DOCUMENT TEXT »
■ ■ ■

Data Structures
GravityGE.jl uses structured data validation to ensure your trade data meets the requirements for gravity model analysis.
TradeData Structure
The TradeData struct is the core data container that validates and stores your trade flow information.
Required Columns
Your DataFrame must contain these columns (case-insensitive):
| Column | Type | Description |
|---|---|---|
origin | String | Origin country/region identifier |
destination | String | Destination country/region identifier |
value | Numeric | Trade flow value (must be positive) |
Optional Shock Columns
You can include additional columns for counterfactual analysis:
| Column | Type | Description | Constraints |
|---|---|---|---|
a_hat | Numeric | Productivity shocks | Must be non-zero |
beta_hat | Numeric | Trade cost shocks | Must be zero for internal flows |
Data Validation Rules
Basic Structure
- No duplicate origin-destination pairs
- All trade values must be positive and finite
- No missing values in required columns
Internal Trade Flows
- Flows where
origin == destinationmust be positive - These represent internal/domestic trade within regions
Productivity Shocks (a_hat)
- All values must be non-zero (no division by zero)
- Positive values indicate productivity increases
- Values < 1 indicate productivity decreases
Trade Cost Shocks (beta_hat)
- Diagonal elements (internal flows) must be zero
- Negative values indicate trade cost reductions
- Positive values indicate trade cost increases
Creating TradeData Objects
# Basic usage
td = TradeData(your_dataframe)
# With productivity shocks
td = TradeData(your_dataframe; a_hat_name="productivity")
# With trade cost shocks
td = TradeData(your_dataframe; beta_hat_name="trade_costs")
# With both types of shocks
td = TradeData(your_dataframe;
a_hat_name="productivity",
beta_hat_name="trade_costs")Accessing Properties
The TradeData struct provides convenient properties:
td = TradeData(your_data)

■ ■ ■

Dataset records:

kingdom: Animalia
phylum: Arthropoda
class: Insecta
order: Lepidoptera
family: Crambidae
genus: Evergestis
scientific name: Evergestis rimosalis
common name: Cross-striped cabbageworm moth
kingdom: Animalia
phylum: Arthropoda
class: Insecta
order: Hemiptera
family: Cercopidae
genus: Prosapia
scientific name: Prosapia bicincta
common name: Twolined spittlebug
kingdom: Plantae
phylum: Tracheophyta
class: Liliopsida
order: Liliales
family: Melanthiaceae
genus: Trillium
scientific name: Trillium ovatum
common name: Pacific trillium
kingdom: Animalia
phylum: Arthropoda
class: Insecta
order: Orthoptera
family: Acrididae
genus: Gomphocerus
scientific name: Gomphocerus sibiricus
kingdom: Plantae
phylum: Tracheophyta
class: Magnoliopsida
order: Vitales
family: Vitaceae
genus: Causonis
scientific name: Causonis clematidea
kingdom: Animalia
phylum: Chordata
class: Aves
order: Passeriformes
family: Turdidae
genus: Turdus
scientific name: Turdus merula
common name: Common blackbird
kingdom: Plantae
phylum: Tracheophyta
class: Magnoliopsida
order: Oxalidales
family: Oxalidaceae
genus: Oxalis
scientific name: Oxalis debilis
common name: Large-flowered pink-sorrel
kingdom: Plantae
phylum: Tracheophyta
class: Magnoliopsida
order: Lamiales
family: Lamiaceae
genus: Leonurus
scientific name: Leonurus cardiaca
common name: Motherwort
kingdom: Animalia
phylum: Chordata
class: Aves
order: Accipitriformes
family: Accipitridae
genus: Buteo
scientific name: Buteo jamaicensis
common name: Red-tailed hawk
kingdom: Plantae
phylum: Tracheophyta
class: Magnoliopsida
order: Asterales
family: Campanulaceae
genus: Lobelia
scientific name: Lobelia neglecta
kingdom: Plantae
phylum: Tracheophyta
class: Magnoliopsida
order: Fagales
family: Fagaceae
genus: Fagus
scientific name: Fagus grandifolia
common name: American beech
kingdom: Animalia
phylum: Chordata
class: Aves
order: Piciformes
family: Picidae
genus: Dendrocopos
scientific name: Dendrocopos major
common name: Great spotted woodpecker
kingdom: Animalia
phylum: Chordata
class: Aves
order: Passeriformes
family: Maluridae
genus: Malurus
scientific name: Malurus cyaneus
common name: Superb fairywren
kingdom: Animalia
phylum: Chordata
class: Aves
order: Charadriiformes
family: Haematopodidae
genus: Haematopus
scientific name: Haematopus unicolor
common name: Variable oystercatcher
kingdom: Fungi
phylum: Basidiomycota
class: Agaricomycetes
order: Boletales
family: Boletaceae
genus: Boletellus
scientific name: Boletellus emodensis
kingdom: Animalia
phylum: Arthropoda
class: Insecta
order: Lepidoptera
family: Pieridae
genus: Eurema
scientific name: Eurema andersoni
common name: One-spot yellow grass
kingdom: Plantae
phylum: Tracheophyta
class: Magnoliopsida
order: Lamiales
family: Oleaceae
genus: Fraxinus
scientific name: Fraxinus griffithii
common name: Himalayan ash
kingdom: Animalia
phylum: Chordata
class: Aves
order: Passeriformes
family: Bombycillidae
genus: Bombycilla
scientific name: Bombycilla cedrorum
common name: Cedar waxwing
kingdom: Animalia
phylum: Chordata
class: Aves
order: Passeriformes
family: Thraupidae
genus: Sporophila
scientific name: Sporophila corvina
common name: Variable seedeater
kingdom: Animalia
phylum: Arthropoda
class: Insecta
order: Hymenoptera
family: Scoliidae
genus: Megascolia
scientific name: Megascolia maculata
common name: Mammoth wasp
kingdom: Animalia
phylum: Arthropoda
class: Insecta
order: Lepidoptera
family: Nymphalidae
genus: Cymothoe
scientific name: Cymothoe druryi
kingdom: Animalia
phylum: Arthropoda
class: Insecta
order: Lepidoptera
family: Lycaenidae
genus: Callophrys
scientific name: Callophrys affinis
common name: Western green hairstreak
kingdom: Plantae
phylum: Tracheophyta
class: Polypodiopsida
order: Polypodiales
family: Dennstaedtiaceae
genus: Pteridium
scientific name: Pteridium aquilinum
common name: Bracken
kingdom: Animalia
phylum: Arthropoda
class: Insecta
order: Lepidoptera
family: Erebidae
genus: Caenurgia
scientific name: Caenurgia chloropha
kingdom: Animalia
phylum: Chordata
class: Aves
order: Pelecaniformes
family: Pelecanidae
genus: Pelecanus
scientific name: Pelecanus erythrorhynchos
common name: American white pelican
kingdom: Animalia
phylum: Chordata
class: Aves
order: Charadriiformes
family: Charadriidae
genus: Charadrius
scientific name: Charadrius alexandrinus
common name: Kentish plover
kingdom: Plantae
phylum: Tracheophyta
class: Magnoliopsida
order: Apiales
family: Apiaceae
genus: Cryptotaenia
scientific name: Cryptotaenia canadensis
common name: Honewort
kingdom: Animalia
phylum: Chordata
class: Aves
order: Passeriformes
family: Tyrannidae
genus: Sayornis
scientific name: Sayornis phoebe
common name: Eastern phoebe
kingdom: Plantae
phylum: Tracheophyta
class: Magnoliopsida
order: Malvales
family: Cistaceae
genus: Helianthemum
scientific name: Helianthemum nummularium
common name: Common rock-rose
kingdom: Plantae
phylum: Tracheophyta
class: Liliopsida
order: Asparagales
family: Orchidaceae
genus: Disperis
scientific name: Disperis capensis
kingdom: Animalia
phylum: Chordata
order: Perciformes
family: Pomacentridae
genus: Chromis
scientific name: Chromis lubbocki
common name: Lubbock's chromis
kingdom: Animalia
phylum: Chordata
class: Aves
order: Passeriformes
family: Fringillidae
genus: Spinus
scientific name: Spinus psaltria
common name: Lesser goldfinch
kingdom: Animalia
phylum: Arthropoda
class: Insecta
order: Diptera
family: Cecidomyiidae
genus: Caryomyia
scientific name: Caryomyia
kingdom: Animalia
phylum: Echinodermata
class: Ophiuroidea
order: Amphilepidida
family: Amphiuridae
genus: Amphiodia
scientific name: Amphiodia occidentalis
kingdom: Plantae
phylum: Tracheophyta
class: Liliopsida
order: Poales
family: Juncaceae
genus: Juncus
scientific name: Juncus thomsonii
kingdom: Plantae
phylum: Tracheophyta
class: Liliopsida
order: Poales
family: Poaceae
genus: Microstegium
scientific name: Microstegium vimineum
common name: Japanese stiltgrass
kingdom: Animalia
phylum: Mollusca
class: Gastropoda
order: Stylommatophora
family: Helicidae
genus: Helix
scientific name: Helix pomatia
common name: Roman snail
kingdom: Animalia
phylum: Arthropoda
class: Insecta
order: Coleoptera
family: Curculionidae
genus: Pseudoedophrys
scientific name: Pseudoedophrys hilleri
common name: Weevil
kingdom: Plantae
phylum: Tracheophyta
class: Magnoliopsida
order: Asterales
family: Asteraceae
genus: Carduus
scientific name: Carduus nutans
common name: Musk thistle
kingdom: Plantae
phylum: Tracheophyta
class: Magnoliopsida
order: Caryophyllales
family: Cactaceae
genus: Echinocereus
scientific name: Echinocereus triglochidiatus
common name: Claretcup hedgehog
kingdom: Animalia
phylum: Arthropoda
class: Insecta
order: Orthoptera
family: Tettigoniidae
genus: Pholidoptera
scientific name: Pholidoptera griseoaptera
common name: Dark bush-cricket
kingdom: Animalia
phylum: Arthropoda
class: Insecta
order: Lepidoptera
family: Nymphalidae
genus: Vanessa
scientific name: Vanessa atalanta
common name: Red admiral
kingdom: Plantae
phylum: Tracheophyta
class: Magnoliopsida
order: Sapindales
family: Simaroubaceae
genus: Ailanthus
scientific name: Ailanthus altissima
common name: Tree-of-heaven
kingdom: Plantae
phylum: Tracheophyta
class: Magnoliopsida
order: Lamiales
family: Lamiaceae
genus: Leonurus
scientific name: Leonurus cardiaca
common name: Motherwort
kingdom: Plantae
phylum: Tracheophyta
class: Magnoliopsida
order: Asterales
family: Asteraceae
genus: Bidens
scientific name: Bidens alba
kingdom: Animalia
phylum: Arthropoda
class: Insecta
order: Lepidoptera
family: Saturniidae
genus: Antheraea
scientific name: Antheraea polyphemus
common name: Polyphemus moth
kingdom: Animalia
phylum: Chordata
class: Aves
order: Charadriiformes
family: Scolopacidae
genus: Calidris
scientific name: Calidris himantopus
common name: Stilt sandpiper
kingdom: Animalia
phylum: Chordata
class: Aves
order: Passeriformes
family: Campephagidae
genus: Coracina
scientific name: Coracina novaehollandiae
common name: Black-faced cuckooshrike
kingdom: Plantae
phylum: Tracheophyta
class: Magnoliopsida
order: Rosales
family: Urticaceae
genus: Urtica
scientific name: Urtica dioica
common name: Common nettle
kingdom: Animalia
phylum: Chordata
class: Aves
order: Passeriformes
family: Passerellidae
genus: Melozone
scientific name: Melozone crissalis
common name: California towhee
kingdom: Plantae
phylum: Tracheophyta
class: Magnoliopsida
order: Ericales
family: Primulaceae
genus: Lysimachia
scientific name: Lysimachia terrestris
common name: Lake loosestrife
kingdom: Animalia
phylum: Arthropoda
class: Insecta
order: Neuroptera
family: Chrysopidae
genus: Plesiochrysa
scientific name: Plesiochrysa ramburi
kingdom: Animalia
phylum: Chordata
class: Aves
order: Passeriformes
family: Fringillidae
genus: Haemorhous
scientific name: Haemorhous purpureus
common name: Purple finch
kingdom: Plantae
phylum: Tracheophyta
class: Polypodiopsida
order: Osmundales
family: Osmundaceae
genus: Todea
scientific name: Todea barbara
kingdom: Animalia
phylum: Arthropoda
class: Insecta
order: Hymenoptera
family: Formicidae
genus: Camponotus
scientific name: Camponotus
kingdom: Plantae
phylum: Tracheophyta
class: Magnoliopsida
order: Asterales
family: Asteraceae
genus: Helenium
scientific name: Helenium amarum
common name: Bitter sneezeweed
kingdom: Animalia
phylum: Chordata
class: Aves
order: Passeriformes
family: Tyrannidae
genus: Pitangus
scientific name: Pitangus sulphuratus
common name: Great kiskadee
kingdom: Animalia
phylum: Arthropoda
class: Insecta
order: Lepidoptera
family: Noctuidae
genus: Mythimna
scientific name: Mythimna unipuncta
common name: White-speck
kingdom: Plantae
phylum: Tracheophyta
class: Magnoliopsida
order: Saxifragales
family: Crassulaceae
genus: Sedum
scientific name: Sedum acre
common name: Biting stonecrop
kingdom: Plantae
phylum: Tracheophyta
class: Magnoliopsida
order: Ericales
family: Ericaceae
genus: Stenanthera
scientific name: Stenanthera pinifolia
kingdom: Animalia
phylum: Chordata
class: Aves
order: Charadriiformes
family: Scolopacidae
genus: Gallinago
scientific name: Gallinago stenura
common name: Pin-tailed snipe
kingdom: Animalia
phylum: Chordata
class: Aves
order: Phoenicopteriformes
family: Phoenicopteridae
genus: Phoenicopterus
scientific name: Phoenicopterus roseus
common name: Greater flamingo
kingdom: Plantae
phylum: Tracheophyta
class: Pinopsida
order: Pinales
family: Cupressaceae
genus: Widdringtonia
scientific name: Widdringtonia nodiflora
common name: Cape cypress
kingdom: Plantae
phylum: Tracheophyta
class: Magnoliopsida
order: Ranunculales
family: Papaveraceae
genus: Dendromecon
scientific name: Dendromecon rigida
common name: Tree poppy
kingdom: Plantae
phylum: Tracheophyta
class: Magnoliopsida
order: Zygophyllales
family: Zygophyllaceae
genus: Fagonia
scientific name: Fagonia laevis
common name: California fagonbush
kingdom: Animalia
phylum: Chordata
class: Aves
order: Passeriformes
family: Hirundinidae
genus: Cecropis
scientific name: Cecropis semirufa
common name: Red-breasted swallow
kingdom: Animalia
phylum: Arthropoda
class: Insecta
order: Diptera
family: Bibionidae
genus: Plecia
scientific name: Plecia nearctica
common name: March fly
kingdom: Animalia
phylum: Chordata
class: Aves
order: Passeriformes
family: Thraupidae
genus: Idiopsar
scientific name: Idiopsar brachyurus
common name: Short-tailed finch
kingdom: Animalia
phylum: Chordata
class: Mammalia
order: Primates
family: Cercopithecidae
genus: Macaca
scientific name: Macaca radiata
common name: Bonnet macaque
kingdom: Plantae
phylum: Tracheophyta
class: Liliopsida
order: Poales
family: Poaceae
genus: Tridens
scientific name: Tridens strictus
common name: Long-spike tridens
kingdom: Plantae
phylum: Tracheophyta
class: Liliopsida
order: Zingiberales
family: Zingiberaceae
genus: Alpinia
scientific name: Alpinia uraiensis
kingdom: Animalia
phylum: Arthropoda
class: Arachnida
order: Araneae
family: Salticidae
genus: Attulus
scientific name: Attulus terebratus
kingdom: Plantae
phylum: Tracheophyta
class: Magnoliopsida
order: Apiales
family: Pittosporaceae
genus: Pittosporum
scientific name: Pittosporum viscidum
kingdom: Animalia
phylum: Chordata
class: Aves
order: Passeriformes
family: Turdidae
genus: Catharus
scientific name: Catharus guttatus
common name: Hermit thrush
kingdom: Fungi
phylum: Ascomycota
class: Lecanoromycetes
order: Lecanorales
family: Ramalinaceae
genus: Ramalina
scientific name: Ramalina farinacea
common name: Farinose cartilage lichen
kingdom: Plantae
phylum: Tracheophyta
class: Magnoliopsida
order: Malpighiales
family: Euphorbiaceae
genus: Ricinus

■ ■ ■

DESCRIPTION OF THE TASK »
Continue the GravityGE.jl data structures documentation from its last line.

TASK RESULT »
# Number of regions
println("Regions: ", td.N)
# Access underlying DataFrame
data = td.df
# Get matrices for calculations
ones_vec = td.ones_vector # N×1 vector of ones
ones_mat = td.ones_matrix # N×N matrix of onesExample Data Structure
# Well-formatted trade data
trade_data = DataFrame(
origin = ["USA", "USA", "CAN", "CAN", "MEX", "MEX"],
destination = ["USA", "CAN", "USA", "CAN", "USA", "CAN"],
value = [500.0, 100.0, 80.0, 200.0, 50.0, 30.0],
productivity = [1.0, 1.1, 0.9, 1.05, 1.2, 0.95],
trade_costs = [0.0, -0.1, -0.05, 0.0, -0.15, -0.08]
)
# Create validated TradeData object
td = TradeData(trade_data;
a_hat_name="productivity",
beta_hat_name="trade_costs")Common Data Issues
Duplicate Pairs
# ❌ This will fail - duplicate USA→CAN
bad_data = DataFrame(
origin = ["USA", "USA", "USA"],
destination = ["CAN", "CAN", "MEX"],
value = [100.0, 50.0, 75.0]
)Missing Internal Trade
# ❌ This will fail - missing USA→USA flow
incomplete_data = DataFrame(
origin = ["USA", "CAN"],
destination = ["CAN", "USA"],
value = [100.0, 50.0]
)Invalid Trade Costs
# ❌ This will fail - non-zero internal trade cost
invalid_costs = DataFrame(
origin = ["USA", "USA"],
destination = ["USA", "CAN"],
value = [100.0, 50.0],
trade_costs = [-0.1, -0.05] # Internal flow should be 0.0
)